| PROBLEM DETAILS |
Please swap "common name" for "vernacular name" in the records from the first line through the line with "common name: Silver-bordered Fritillary", and return only those lines, otherwise unchanged.

— START MATERIAL TO PROCESS —

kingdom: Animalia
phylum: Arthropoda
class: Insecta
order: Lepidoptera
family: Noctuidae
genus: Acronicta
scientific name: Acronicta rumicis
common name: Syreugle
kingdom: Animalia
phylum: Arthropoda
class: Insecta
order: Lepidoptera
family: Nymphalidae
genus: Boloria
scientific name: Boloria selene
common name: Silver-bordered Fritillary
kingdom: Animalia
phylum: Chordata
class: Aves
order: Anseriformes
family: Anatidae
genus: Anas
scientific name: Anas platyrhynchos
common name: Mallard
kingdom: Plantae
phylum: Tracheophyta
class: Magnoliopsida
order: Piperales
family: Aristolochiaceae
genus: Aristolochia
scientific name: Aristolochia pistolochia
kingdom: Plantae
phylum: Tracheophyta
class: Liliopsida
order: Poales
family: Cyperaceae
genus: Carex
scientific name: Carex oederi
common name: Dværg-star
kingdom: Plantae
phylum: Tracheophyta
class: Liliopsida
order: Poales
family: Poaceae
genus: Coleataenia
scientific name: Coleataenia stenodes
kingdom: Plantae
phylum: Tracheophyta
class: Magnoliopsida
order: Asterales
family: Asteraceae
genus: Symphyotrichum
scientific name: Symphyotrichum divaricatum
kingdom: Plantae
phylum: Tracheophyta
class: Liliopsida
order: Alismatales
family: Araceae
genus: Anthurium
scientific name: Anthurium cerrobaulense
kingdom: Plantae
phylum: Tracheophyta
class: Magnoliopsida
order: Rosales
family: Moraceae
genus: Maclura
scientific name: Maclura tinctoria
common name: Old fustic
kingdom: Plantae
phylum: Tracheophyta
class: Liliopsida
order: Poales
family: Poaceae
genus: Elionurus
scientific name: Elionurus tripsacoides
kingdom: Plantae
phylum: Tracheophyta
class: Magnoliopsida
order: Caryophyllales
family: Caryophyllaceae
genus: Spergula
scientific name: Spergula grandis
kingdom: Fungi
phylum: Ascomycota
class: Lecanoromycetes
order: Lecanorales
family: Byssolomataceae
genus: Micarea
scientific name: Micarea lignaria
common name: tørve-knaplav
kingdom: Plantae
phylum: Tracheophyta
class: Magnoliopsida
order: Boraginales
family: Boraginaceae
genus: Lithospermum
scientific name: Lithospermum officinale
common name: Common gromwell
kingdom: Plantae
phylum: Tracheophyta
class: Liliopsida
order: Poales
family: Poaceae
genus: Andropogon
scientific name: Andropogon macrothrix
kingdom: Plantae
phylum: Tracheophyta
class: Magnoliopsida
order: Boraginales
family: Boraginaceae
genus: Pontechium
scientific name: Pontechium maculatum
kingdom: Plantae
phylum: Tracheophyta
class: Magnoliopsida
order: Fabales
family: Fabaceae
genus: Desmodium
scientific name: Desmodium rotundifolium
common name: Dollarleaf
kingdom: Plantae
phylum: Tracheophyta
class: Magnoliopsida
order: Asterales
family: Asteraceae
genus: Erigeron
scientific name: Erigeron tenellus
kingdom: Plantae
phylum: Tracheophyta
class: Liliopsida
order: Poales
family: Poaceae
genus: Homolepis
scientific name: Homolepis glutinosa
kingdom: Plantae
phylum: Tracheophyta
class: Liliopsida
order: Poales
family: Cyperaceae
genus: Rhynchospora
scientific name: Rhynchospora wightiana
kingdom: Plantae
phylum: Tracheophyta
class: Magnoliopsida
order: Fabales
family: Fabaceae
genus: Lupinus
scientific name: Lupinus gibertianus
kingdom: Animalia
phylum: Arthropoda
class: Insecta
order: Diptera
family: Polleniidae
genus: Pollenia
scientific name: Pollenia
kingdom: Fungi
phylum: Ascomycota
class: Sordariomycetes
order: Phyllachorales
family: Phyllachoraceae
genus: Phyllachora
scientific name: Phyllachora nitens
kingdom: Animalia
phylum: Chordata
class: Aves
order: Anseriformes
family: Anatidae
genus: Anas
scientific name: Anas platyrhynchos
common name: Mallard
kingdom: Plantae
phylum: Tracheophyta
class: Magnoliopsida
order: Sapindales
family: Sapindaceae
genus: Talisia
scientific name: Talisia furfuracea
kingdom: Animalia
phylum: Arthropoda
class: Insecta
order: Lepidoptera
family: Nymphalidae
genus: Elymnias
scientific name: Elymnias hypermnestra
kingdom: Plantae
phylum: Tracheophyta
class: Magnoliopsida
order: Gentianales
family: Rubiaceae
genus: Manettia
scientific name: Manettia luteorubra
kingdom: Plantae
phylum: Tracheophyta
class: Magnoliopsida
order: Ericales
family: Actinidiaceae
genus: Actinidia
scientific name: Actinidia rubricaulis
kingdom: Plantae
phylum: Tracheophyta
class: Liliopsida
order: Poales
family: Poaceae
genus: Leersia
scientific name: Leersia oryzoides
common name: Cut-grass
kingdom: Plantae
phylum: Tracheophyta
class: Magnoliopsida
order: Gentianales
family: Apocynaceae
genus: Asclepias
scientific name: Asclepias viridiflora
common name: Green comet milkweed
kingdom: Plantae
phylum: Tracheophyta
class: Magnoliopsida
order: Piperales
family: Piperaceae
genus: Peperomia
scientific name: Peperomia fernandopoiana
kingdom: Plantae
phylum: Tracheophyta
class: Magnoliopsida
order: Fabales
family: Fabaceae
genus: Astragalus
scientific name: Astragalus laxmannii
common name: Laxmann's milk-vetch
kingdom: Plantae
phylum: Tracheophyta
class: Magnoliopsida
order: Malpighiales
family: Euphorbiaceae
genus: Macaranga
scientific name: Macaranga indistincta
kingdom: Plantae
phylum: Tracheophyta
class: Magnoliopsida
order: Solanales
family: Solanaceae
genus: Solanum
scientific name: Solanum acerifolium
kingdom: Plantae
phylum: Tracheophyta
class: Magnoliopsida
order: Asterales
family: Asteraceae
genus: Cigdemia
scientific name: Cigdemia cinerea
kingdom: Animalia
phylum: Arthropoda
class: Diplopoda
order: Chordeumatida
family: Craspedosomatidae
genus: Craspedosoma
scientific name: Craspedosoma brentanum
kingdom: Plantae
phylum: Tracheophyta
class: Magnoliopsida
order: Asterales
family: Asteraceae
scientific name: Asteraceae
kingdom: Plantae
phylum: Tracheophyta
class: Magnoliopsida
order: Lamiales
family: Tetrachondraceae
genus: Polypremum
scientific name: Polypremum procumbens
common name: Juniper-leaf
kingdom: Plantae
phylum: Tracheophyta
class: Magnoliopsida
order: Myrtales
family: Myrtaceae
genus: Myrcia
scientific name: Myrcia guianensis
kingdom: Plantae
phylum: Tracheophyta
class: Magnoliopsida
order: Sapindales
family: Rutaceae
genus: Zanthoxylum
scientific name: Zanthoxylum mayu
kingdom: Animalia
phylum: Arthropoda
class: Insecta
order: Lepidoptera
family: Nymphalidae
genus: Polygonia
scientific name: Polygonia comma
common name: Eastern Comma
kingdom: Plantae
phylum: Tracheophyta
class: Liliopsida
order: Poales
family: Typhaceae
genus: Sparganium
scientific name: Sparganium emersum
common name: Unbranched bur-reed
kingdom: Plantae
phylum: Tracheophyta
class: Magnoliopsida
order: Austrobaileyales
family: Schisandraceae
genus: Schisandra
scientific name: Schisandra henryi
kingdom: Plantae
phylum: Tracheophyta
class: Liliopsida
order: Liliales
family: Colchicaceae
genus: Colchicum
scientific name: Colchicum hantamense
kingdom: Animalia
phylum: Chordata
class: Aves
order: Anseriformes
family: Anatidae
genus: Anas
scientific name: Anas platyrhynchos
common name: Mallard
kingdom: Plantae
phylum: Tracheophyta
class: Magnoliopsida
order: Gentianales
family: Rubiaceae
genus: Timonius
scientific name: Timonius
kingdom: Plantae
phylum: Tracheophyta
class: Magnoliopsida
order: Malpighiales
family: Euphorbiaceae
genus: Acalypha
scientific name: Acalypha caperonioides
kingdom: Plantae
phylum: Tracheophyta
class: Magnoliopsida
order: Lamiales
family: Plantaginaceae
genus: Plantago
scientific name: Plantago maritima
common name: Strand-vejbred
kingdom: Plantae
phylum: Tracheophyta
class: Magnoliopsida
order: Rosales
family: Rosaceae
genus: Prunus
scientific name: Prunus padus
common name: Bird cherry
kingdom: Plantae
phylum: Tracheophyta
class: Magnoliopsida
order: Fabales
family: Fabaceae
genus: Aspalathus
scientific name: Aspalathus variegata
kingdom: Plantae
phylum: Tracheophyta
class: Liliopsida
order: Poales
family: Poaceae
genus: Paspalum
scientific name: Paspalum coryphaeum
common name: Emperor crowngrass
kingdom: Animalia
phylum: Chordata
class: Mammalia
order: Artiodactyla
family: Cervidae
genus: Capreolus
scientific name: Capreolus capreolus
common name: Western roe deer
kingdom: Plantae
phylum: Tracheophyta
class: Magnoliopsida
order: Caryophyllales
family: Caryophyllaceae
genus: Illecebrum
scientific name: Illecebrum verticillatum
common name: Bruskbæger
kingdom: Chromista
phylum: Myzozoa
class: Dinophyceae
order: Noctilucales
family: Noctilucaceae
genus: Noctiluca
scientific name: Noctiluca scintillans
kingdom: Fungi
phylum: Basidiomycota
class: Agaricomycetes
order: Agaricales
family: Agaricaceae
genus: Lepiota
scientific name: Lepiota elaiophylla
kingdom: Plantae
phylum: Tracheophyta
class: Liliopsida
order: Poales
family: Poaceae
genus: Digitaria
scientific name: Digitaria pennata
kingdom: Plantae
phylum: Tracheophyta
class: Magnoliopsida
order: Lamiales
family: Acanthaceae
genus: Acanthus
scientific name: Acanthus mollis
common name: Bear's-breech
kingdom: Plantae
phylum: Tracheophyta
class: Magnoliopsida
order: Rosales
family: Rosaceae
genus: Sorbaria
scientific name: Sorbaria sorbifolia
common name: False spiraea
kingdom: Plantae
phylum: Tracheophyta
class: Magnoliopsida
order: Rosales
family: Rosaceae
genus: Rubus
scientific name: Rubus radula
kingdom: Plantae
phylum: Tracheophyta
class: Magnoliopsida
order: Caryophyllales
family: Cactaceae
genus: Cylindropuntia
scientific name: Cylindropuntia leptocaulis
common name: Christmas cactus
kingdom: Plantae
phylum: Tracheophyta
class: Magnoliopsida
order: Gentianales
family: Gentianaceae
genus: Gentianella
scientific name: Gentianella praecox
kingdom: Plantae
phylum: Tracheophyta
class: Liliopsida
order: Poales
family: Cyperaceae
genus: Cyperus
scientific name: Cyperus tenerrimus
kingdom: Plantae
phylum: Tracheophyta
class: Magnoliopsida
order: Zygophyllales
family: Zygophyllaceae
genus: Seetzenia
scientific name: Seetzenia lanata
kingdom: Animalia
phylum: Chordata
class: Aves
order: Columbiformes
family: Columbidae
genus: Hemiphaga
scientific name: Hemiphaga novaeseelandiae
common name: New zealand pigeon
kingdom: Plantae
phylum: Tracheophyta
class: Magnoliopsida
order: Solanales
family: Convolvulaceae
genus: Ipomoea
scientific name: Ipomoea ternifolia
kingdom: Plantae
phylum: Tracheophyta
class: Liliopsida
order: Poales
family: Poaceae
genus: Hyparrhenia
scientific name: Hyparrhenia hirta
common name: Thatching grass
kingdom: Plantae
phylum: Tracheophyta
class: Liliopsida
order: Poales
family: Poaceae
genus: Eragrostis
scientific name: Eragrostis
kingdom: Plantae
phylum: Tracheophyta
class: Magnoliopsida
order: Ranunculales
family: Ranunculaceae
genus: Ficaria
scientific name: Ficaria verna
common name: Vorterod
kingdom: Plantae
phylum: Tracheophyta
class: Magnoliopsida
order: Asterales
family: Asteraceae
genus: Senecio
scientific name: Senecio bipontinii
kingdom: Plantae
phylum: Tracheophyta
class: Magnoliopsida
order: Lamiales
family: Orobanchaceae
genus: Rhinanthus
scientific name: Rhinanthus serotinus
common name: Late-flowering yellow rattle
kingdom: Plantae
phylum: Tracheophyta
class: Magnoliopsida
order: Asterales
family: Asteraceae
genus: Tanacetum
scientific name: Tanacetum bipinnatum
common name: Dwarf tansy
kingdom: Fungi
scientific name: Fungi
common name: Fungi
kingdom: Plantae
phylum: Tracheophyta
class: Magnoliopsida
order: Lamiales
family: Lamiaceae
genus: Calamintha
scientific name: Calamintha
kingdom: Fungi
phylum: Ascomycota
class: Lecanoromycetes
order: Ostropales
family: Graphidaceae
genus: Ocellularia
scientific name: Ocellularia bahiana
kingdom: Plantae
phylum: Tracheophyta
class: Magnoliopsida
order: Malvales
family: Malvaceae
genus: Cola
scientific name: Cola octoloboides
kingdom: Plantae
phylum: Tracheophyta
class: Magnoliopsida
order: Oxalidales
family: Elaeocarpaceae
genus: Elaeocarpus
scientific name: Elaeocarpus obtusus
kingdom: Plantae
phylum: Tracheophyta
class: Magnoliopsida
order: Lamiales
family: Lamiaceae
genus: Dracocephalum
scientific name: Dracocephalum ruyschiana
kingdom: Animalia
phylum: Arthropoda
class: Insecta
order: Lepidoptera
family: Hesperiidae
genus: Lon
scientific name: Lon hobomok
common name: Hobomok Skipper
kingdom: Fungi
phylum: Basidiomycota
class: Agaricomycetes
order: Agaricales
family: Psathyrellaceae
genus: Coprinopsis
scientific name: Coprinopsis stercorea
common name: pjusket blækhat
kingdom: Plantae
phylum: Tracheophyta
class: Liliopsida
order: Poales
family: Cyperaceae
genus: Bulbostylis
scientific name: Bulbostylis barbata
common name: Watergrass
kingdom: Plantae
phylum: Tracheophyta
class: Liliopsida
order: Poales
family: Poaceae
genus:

— END MATERIAL TO PROCESS —

| TASK OUTPUT |
kingdom: Animalia
phylum: Arthropoda
class: Insecta
order: Lepidoptera
family: Noctuidae
genus: Acronicta
scientific name: Acronicta rumicis
vernacular name: Syreugle
kingdom: Animalia
phylum: Arthropoda
class: Insecta
order: Lepidoptera
family: Nymphalidae
genus: Boloria
scientific name: Boloria selene
vernacular name: Silver-bordered Fritillary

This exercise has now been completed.